Its nimble footed and active management strategy aided by a small corpus is yet to show up in its performance figures. With a one-year return at 13.77%, the fund trails its category average
26-Jul-2001 •Research Desk
Its nimble footed and active management strategy aided by a small corpus is yet to show up in its performance figures. In its two-year's history, the fund has paid six dividends aggregating to 19% in all.
On the back of a medium sized corpus, IL&FS Bond has posted an annualised return of 12.81% since launch. Returns posted by debt funds depend on interest rates. As interest rates move down, bond prices move up and so do the returns posted by the fund. Further, this gain is more pronounced in long-term instruments. Since its launch, while the interest rates have been on the downhill but in a turbulent phase. IL&FS bond fund started off with a medium-term maturity portfolio in July 1999. In the turbulent markets of 2000, the fund managed its portfolio maturity in line with interest rate expectation. In the current phase of optimism, the fund is positioned at 3.94 years, which is well within limits of prudence.
With in this maturity framework, the fund has sought to augment returns by increasing allocation to Government Securities or Gilts. Gilts, which offer high liquidity and better scope for appreciation and trading profits in bullish markets, accounted for 46% in the last trailing quarter.

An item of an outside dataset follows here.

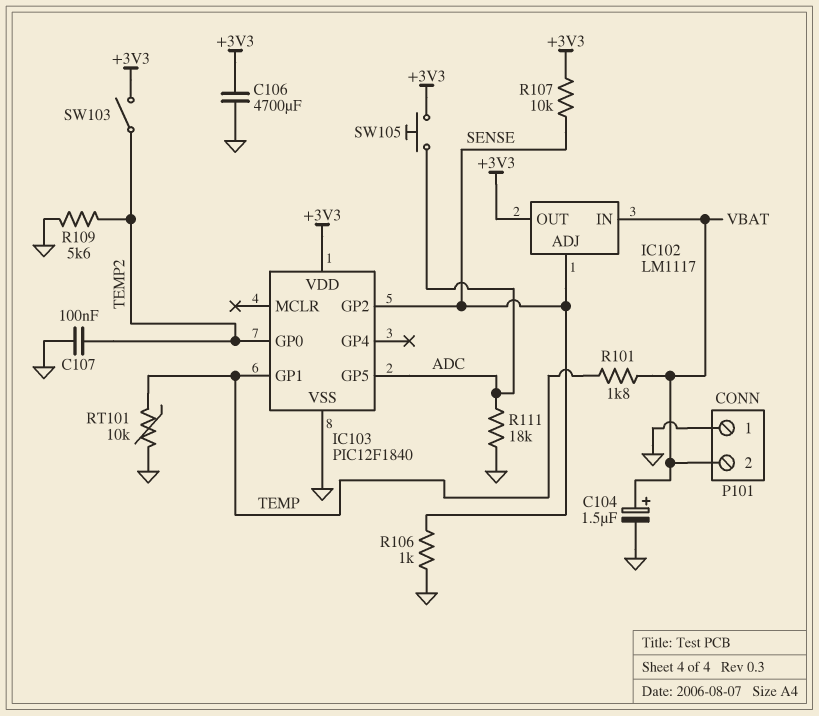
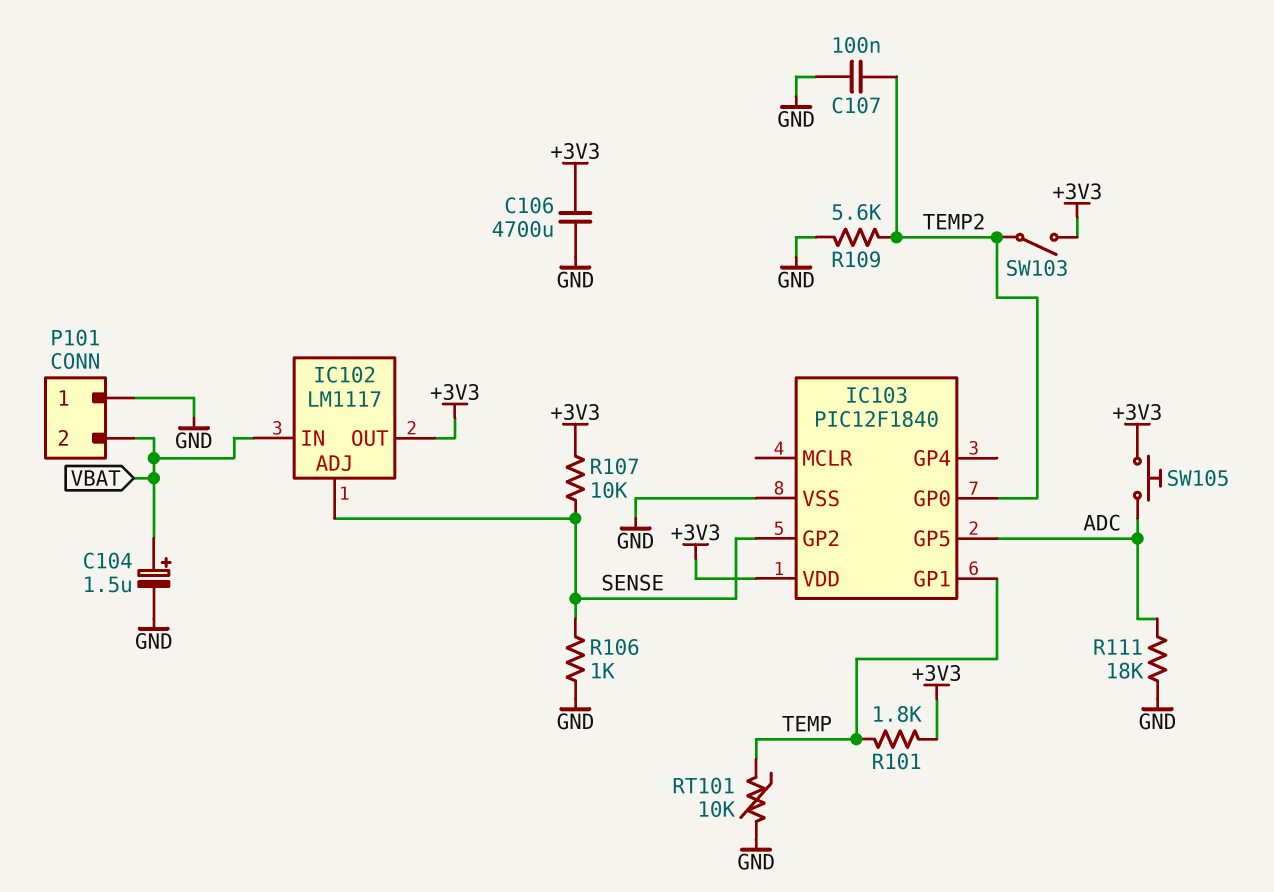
R101: 1.8k (TEMP, VBAT) -> 1.8k (+3V3, TEMP)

While allocation to Gilts has increased overtime, the fund also continues to park its money in AA and below rated instruments, in a bid to pick up yield. These instruments with their lower credit quality offer higher coupon income, and accounted for 25% of the corpus in the last trailing quarter.
IL&FS Bond fund has tried to walk the tight rope by managing interest rate and credit risks. However, the one-year return at 13.77 % from this small fund pales in comparison to its 29- fund category average of 13.97 %. Despite a nimble footed strategy, the fund is yet to show credible performance numbers.